Old stone, new bill – this is our BBMP!

See potholes everywhere after the rains for a week or two? Let’s remember that we spent Rs.300 crores tarring the roads just before the elections. That’s literally being washed away. There is a way to deal with potholes, but BBMP doesn’t want to do that. As long as that doesn’t change, we can’t expect better roads.

In most cities around the world, the local government has a small amount of internal capacity too. I.e. they don’t outsource the 100% of their engineering work. About 10% is kept in-house. This means that they have a budget for some materials, a few roadrollers and JCBs, and a bunch of other things.
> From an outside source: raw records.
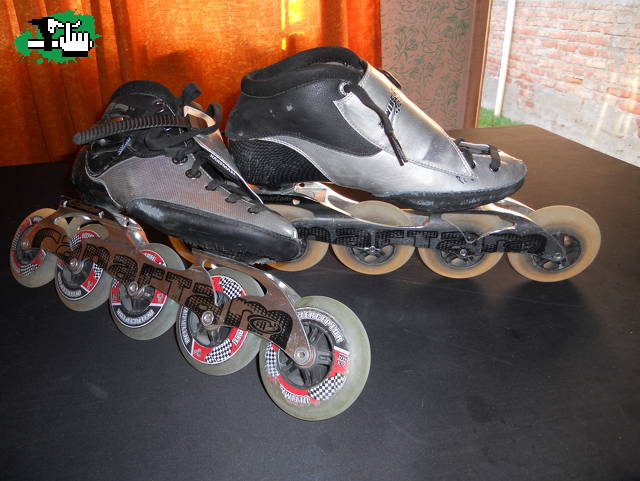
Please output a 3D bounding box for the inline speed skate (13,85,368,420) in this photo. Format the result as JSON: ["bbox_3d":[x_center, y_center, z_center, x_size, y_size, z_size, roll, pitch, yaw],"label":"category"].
[{"bbox_3d":[-0.123,-0.026,0.429,0.418,0.227,0.110,14,-6,31],"label":"inline speed skate"}]

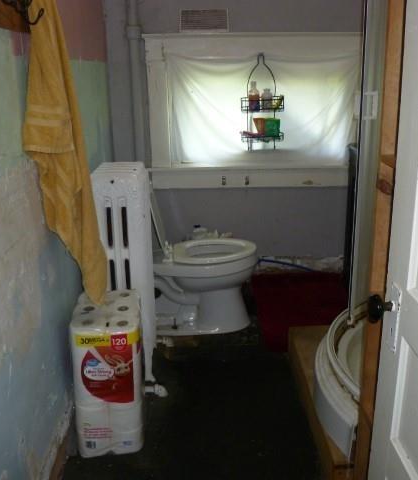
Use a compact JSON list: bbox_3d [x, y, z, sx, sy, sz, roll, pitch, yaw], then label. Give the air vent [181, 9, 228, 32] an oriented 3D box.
[{"bbox_3d":[-0.027,-1.357,3.204,0.295,0.140,0.020,-1,17,0],"label":"air vent"}]

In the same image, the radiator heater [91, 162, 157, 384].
[{"bbox_3d":[-0.368,0.169,2.336,0.205,0.970,0.330,-1,17,0],"label":"radiator heater"}]

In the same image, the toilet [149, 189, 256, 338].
[{"bbox_3d":[-0.086,0.089,2.789,0.745,0.780,0.440,-1,17,0],"label":"toilet"}]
As a result, as and when potholes form, these in-house assets are deployed to fill them. Particularly on the major roads, this is important. They carry lots of traffic, and there’s no point subjecting so many vehicles to damage by poor roads.

Even without in-house assets, potholes can be tackled swiftly. What we need for this is a forward-contracting system. For a few months before the BBMP Council was formed, we had this. The KA Land Army was given a city-wide contract to fill all potholes, and Rs.5 crore was given to them up-front. As and when they did any filling work, they would get it certified by the local ward engineer and the local traffic sub-inspector, and the amount would be debited from the kitty. Whenever the money ran down, it was topped up.

Without in-house assets or such a forward contract, we have to wait for lots of potholes to form first, and then call for bids from contractors to deal with them. All of that causes delay.

Why was this system ended? Simple. BBMP corporators argued that pothole filling is ‘trivial work’ that can be performed by ‘anyone’, and that there is no need for a large city-wide contract to do this job. Instead, they said, the job should be given to local contractors overseen by the corporators. Translation – the job needs to be given to someone ‘known’ to them.

Hale kallu, hosa billu. Idhe namma BBMP 🙂

Ashwin Mahesh
About Ashwin Mahesh 85 Articles
Ashwin Mahesh has been involved in public policy for Bengaluru through his work with the Karnataka government. The views expressed here are his own. He is a member of the Lok Satta party. He is also CEO of Mapunity Information Services, and a director at Oorvani Media, publisher of Citizen Matters and India Together. He is also a visiting faculty with the Centre for Public Policy at IIM Bangalore.

2 Comments

  1. @Ashwin – appreciate your observations. Potholes appear because of sub-standard laying of bitumen/tar hot mix, non-adherence to required temperature before spreading, thin spreading as against the prescribed thickness, bad compression, bad camber, clogged side drains and silt/ much/garbage filled RWDs. Rates are quoted by contractors keeping in mind the tender conditions and award of contracts is highly skewed and there is a high level nexus between elected reps, officials and contractors. There is rampant corruption while taking check measurements, quality and quantity control assurance are totally overlooked and bills are passed subverting all conditions. WHY CAN’T WE HAVE PLASTIC COATED BITUMEN ROADS THAT LAST ALMOST 5 YEARS? About 10 years ago, I remember that Miller Road was laid with plastic bitumen coated spread and it was appreciated.